- [Problem to work on]:
Filter the data for "Right" and copy matching lines.

- [Data extracts]:
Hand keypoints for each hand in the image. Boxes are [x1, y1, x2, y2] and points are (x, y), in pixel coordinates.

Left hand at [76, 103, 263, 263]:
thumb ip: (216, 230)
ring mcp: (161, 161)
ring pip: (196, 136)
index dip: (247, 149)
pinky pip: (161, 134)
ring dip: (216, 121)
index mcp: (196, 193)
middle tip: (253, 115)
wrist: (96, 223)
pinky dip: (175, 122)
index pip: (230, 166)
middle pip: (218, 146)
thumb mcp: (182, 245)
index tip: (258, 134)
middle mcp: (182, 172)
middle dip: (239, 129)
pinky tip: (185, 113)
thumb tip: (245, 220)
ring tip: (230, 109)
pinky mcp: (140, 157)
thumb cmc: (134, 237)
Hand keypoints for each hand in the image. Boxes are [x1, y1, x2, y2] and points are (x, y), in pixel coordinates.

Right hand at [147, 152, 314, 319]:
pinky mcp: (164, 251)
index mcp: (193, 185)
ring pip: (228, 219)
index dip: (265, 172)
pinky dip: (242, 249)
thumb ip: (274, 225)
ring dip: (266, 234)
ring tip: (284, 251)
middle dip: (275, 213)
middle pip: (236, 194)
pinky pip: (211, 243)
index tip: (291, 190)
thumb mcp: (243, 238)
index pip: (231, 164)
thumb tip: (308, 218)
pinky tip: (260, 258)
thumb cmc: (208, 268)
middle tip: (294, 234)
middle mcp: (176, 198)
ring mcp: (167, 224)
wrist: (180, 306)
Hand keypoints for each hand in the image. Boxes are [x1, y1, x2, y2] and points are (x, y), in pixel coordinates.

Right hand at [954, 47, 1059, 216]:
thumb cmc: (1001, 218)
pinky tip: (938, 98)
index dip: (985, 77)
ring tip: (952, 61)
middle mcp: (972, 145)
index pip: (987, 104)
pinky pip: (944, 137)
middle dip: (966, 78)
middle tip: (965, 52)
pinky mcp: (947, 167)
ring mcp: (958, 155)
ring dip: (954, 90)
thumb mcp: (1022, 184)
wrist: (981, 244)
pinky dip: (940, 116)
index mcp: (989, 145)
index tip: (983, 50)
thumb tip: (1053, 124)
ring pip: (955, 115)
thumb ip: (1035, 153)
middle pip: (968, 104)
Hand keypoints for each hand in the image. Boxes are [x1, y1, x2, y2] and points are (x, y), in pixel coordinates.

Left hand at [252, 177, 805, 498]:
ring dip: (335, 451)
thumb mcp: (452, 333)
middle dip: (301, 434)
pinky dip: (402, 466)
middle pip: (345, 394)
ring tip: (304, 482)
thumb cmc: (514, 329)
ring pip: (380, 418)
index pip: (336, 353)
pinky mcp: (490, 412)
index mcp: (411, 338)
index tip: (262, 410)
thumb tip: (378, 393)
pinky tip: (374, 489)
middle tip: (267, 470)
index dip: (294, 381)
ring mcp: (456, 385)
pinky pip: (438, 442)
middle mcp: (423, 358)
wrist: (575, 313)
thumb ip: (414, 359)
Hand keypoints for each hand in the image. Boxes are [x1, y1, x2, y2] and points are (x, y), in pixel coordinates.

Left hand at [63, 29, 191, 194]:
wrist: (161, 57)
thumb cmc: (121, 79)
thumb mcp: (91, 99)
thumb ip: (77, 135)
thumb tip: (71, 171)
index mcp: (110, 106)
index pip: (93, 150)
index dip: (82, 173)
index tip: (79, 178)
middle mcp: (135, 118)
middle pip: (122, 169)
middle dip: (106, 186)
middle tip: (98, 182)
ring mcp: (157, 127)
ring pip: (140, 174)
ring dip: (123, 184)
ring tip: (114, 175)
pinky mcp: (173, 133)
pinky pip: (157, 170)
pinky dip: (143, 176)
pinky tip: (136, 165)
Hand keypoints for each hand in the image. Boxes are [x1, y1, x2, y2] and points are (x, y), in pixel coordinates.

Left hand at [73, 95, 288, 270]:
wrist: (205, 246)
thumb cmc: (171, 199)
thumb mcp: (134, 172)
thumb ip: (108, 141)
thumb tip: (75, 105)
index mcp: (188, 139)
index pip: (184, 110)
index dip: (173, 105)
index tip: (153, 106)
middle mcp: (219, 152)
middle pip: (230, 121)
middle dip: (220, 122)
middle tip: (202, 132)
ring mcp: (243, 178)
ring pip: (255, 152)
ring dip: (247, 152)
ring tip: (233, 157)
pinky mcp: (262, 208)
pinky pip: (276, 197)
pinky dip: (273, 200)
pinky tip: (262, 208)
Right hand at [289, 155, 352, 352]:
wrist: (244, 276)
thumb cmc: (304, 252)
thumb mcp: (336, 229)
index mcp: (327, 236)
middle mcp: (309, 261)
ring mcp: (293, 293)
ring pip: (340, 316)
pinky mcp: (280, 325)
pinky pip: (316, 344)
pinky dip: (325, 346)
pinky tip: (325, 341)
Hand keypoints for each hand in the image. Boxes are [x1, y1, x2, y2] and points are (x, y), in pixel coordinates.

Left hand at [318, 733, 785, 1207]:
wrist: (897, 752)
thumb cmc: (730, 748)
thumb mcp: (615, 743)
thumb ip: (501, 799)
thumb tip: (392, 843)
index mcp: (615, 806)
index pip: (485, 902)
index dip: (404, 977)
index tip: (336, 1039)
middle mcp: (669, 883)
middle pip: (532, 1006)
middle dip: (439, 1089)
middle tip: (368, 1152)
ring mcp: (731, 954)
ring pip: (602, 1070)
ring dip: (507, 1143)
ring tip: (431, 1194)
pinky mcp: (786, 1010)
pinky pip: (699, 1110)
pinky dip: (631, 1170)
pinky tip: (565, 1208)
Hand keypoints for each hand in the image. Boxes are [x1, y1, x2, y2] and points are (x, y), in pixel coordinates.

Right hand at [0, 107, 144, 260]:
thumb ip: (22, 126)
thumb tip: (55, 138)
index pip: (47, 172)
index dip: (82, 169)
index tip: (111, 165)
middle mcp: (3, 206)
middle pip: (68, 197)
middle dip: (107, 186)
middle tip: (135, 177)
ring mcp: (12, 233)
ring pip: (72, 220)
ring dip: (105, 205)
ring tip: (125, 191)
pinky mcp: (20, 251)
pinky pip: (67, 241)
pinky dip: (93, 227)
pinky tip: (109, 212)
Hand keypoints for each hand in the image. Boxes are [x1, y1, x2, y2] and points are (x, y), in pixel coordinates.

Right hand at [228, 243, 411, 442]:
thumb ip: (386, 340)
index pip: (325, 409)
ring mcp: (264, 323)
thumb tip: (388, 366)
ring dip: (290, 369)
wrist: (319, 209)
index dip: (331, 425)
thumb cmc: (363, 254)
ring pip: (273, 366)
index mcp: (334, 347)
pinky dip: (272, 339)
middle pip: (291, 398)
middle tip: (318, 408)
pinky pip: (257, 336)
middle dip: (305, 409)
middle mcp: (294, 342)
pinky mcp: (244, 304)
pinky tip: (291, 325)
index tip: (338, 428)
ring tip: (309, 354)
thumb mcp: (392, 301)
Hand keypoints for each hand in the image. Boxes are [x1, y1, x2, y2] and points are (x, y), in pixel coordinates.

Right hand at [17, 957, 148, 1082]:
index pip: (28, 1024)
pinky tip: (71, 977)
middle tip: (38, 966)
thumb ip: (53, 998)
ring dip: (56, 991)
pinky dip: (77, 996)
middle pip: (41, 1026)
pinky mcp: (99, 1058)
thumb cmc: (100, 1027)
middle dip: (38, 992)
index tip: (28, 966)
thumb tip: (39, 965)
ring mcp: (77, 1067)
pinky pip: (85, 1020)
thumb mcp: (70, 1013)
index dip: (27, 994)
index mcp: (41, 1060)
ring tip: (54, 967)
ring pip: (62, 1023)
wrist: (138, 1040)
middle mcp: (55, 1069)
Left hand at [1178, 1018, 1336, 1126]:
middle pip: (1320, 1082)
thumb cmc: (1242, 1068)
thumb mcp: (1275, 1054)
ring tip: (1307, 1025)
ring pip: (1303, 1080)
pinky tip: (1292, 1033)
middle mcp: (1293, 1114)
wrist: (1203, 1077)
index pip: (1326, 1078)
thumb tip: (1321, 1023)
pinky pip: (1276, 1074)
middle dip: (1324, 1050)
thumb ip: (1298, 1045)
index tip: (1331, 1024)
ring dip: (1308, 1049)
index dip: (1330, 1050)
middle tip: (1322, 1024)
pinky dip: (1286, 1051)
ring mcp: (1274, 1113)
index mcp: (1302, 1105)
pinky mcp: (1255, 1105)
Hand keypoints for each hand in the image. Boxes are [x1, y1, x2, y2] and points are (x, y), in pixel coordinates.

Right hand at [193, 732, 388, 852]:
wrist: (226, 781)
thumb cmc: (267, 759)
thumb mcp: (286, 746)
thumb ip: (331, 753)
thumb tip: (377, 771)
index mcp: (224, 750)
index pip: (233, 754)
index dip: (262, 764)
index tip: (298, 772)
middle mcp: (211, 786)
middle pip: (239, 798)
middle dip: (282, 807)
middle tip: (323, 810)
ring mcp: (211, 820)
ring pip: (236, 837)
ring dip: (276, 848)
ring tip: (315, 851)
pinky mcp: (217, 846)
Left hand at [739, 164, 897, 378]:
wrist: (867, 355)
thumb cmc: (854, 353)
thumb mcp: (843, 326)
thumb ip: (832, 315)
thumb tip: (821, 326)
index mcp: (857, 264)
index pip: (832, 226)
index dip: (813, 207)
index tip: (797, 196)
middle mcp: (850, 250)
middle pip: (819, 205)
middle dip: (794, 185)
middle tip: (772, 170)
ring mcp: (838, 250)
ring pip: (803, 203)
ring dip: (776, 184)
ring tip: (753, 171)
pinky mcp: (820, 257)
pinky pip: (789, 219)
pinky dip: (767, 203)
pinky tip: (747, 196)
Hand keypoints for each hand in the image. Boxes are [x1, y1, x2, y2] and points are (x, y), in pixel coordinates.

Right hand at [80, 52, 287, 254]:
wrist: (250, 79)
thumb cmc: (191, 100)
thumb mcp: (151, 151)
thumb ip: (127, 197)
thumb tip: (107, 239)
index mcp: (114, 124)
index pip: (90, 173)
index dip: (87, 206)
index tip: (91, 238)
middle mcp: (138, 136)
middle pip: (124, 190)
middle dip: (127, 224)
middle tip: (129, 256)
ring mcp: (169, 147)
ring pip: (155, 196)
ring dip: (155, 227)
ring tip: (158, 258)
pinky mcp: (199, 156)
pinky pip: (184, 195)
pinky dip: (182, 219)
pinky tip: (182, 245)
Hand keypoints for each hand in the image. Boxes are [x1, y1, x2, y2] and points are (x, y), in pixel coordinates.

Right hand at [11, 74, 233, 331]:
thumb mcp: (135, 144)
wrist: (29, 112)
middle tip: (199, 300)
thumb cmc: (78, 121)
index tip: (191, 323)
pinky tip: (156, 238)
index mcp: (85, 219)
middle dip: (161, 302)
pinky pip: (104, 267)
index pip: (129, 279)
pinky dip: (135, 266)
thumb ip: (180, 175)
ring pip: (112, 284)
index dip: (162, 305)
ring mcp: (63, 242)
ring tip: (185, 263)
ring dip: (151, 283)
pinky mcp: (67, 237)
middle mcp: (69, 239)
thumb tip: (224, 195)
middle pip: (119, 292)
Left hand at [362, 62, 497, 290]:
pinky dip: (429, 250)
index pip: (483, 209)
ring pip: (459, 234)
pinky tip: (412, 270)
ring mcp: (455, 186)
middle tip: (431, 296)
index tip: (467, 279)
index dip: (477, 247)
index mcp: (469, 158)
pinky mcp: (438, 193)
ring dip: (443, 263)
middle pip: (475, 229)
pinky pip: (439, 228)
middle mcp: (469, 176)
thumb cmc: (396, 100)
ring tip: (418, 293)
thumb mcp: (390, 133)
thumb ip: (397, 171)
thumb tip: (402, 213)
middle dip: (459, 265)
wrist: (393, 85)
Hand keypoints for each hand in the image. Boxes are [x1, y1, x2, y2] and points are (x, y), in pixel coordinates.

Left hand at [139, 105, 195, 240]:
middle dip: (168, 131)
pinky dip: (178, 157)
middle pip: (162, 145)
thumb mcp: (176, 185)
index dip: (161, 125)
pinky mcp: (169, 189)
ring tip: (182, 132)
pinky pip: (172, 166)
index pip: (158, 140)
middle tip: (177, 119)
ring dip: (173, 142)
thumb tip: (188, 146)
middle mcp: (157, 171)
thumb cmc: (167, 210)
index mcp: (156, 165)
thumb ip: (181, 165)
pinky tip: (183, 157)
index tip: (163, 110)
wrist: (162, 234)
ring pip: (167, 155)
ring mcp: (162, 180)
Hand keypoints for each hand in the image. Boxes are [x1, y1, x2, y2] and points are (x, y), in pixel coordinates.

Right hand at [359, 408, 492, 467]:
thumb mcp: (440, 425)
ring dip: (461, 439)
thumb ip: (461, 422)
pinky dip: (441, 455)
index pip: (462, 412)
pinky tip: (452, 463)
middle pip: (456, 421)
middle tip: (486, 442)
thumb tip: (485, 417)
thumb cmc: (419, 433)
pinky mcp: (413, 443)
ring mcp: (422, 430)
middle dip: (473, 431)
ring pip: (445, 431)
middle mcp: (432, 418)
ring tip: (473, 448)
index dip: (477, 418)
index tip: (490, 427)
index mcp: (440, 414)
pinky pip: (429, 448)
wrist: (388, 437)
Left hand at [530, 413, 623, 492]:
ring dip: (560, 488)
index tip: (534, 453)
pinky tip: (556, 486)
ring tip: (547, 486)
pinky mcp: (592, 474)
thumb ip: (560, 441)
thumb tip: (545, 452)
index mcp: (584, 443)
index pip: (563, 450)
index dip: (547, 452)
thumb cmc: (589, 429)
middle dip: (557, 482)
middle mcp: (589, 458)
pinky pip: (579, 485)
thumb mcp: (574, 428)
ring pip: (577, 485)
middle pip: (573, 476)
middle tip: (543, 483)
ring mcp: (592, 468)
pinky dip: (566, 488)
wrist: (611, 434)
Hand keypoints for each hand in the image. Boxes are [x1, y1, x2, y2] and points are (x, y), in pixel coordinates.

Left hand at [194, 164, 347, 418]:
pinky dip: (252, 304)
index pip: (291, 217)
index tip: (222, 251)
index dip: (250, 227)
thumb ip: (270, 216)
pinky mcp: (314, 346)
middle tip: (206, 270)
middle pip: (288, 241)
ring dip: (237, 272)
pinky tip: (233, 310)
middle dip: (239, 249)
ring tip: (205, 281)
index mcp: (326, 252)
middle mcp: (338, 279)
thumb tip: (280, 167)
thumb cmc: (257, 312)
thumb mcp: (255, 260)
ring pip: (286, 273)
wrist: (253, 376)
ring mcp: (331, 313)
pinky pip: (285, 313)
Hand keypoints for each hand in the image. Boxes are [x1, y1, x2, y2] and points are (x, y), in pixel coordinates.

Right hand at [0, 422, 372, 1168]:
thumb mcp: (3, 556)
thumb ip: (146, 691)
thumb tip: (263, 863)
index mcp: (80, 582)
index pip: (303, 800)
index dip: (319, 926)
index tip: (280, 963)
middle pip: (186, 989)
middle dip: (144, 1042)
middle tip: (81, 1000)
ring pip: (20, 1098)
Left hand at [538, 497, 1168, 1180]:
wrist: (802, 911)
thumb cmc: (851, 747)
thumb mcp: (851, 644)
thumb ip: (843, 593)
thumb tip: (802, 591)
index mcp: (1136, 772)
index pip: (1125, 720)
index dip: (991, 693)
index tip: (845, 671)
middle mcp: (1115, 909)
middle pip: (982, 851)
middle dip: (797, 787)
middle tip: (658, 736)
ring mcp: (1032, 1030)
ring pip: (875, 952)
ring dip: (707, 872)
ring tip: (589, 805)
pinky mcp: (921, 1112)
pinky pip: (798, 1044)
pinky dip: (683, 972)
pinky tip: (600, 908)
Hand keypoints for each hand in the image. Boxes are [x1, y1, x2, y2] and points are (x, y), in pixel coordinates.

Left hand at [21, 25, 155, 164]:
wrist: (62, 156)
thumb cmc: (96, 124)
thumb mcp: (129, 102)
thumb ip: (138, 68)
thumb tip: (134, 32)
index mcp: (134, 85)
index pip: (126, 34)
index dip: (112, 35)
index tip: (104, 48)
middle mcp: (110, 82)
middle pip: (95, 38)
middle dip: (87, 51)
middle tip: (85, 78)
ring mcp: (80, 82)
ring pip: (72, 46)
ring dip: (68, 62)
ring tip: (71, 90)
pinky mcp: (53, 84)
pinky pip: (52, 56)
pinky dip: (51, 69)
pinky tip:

- [Result of the task]:
Right hand at [147, 152, 314, 319]:
Right hand at [954, 47, 1059, 216]:
Right hand at [289, 155, 352, 352]:
Right hand at [0, 107, 144, 260]:
Right hand at [228, 243, 411, 442]:
Right hand at [17, 957, 148, 1082]:
Right hand at [193, 732, 388, 852]:
Right hand at [80, 52, 287, 254]:
Right hand at [11, 74, 233, 331]:
Right hand at [359, 408, 492, 467]:
Right hand at [0, 422, 372, 1168]:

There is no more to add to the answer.